What the task asks:
Count the lines below that contain the string "section", and reply with only that number.

Records for this exercise:
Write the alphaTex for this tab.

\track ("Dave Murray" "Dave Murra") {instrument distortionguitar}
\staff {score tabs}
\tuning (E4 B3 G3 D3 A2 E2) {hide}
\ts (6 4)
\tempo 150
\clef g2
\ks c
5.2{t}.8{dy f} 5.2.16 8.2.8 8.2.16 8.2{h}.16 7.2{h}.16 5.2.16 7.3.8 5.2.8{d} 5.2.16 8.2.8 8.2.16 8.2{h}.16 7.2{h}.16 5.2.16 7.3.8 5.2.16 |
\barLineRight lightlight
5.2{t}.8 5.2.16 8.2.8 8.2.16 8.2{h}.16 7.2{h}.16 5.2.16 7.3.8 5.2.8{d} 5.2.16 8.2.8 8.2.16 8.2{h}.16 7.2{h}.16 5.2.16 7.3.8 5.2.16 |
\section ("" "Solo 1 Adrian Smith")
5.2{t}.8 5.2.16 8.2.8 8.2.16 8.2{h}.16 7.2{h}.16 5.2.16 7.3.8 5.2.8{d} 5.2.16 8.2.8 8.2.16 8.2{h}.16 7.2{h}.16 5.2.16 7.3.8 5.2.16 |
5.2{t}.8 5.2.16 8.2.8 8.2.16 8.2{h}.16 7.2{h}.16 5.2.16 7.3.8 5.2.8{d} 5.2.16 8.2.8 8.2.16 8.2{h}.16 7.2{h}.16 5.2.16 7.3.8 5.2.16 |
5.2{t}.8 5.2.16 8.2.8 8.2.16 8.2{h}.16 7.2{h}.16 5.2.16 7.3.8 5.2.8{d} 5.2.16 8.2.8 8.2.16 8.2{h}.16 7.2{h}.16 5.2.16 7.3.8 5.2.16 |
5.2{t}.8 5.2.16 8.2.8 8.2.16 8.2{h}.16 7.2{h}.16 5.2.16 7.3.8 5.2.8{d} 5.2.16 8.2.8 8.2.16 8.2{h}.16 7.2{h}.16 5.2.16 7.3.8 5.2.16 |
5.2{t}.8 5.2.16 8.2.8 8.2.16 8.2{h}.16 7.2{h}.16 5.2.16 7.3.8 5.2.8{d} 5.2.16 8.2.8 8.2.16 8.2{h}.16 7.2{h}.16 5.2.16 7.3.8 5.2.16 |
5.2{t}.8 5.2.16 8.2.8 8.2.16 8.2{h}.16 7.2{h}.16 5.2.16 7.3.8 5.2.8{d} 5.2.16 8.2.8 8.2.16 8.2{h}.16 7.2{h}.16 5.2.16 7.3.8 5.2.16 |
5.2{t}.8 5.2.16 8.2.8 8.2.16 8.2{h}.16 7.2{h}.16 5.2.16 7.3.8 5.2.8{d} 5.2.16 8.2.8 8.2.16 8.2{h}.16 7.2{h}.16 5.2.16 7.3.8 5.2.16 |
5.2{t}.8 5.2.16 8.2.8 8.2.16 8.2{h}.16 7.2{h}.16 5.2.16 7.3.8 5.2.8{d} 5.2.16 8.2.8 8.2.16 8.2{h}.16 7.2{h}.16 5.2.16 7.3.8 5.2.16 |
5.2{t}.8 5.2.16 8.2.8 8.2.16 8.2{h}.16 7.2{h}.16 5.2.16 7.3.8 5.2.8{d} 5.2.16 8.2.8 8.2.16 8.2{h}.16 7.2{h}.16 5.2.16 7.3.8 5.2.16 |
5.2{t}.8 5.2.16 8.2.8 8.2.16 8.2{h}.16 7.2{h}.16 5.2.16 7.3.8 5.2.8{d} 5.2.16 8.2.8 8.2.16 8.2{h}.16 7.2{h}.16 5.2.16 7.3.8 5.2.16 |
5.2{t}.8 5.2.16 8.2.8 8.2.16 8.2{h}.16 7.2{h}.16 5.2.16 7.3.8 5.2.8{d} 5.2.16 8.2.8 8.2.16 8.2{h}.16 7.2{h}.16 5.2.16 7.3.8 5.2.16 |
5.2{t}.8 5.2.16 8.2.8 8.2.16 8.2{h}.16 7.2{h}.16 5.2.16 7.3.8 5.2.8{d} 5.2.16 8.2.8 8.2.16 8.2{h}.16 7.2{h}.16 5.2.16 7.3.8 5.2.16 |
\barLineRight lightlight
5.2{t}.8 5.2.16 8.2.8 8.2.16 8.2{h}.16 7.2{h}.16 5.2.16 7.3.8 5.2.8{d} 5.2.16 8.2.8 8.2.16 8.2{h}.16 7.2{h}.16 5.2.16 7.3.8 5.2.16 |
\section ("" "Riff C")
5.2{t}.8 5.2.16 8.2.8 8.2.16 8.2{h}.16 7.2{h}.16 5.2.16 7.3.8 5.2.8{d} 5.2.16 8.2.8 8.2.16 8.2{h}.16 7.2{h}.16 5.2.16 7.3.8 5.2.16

The answer:
2